Your answer must contain each line of the listing in which "case" appears, copied in full.

▼▼▼

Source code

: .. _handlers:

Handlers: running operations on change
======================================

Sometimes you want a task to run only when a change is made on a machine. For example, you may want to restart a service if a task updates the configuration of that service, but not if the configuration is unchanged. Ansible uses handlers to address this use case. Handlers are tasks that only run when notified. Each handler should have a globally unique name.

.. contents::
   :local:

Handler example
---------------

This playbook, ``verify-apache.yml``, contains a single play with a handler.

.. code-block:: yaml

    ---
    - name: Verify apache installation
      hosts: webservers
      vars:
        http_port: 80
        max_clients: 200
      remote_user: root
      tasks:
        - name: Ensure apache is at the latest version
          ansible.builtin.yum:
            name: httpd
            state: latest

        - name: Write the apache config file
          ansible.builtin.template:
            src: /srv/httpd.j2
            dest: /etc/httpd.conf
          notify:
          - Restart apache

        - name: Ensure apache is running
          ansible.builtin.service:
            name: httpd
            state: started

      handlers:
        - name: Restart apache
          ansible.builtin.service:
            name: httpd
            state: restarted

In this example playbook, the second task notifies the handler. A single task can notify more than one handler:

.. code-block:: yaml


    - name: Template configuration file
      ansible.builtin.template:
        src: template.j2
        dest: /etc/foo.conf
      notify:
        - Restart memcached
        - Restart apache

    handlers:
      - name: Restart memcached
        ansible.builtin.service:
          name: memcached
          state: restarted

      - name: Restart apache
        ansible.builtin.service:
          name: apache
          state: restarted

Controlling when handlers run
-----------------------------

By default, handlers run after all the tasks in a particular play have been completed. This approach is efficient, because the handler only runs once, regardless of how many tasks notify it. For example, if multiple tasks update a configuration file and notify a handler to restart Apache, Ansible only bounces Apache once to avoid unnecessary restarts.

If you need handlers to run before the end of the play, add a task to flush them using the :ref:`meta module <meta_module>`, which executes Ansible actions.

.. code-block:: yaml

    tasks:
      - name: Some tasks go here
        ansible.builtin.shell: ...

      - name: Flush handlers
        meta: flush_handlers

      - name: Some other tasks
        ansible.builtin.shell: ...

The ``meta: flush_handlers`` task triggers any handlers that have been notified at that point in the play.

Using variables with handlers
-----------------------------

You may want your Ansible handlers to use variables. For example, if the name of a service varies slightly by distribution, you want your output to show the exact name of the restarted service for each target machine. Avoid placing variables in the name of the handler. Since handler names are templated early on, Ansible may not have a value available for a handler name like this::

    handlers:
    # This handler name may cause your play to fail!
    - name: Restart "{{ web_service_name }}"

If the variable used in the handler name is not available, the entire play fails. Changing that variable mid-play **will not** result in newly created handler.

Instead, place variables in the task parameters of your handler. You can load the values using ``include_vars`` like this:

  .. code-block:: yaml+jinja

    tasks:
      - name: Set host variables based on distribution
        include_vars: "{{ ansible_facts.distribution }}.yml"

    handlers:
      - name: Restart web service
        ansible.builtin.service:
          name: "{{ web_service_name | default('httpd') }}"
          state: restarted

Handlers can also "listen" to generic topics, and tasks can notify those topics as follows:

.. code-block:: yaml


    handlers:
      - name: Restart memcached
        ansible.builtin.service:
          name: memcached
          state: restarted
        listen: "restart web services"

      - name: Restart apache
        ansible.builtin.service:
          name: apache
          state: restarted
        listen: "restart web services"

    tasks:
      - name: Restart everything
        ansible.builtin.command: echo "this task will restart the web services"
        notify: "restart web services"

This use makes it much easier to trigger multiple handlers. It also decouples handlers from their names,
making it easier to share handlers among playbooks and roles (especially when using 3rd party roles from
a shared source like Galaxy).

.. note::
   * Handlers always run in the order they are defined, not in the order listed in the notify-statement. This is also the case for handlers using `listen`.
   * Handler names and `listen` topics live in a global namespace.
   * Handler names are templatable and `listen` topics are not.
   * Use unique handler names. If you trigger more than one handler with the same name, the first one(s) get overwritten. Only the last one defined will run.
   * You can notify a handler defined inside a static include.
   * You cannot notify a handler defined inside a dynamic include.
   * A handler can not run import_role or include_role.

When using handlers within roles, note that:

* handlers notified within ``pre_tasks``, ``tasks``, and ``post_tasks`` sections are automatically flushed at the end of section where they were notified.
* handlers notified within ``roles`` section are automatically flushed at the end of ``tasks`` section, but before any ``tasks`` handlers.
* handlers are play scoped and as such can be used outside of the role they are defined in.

▲▲▲

**WRITTEN ANSWER:**
Sometimes you want a task to run only when a change is made on a machine. For example, you may want to restart a service if a task updates the configuration of that service, but not if the configuration is unchanged. Ansible uses handlers to address this use case. Handlers are tasks that only run when notified. Each handler should have a globally unique name.
   * Handlers always run in the order they are defined, not in the order listed in the notify-statement. This is also the case for handlers using `listen`.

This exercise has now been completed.